大帝国セレスティアが領土を広げ、新大陸にアルドリアン領を設置してからおよそ六十年が経つ。今まで海岸線沿いの地域や平地に領土を広げてはきたけれど、内陸部に広がる山地はほぼ手つかずのままだった。開拓精神溢れる人々によって山地の手前までは人間の住む土地が広がっているが、そこから先は広大な大自然だ。そこを開拓するのが、僕らなんだ。
「もうしばらく辛抱してくれよ」
僕は柵の中で草を食べているバッファローたちに声をかけて、大会館へ向かう。炊事の燃料を節約するため、料理は大会館でまとめてする。そして開拓団の皆で集まって大会館に集まって夕食を食べることになっていた。
僕はランドさんや開拓団の人々から森で今日あった出来事などを聞いた。それからすっかり打ち解けたルディやマリベルと話をして、食事が終わるとそれぞれの小屋に戻ることになっている。
「今夜は風が吹くぞ」
「戸締まりを厳重に」
挨拶のように風への警戒の言葉が飛び交う。外に出ると、既に強風が吹く前の前触れのような風が吹き始めていた。
「エリク様、さあ早く」
「わかってる」
僕はミネルバと小屋に戻り、扉と窓の重い雨戸をしっかりと閉じる。こうしないと扉や窓が風で飛ばされてしまい、そこから家の中に強風が吹き込んできて家が壊れてしまうらしい。レインさんが苦心の末に設計した、強風に耐えられる小屋でなければ根こそぎ吹き飛んでしまうそうだ。
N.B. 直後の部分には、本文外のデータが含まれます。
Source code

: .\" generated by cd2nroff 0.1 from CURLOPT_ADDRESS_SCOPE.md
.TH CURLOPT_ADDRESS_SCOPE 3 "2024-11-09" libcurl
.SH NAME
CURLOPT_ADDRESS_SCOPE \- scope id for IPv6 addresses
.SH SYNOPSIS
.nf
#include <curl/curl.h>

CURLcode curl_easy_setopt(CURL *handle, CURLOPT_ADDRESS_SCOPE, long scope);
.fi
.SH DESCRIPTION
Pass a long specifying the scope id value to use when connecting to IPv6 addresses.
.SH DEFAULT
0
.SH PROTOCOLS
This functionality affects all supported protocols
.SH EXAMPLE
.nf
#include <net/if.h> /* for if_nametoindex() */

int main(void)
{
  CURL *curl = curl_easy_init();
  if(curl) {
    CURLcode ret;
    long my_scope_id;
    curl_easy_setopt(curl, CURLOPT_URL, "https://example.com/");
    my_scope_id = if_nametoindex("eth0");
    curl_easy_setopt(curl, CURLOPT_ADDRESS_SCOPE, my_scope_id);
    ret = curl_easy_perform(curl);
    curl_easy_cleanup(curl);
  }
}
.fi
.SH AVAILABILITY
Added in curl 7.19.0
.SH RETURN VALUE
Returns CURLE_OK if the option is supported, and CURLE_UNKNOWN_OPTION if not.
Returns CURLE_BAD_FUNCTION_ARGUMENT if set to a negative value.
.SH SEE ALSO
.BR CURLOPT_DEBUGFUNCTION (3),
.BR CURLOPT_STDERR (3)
僕らが小屋に戻ってしばらくして、外の風が強くなる音が聞こえてきた。ごうごうと音を立てて荒れ狂う風は向こうの山脈から吹いてくるらしい。僕は外にいるバッファローたちが心配になった。こんなに強い風の中、彼らは外にいるのだから
翌朝、風が止んでいることを確認して僕は一目散に小屋を飛び出した。バッファローの柵まで行くと、彼らはのんびり草を食んでいた。僕は安心して強風に耐えたバッファローたちを心の中で讃えた。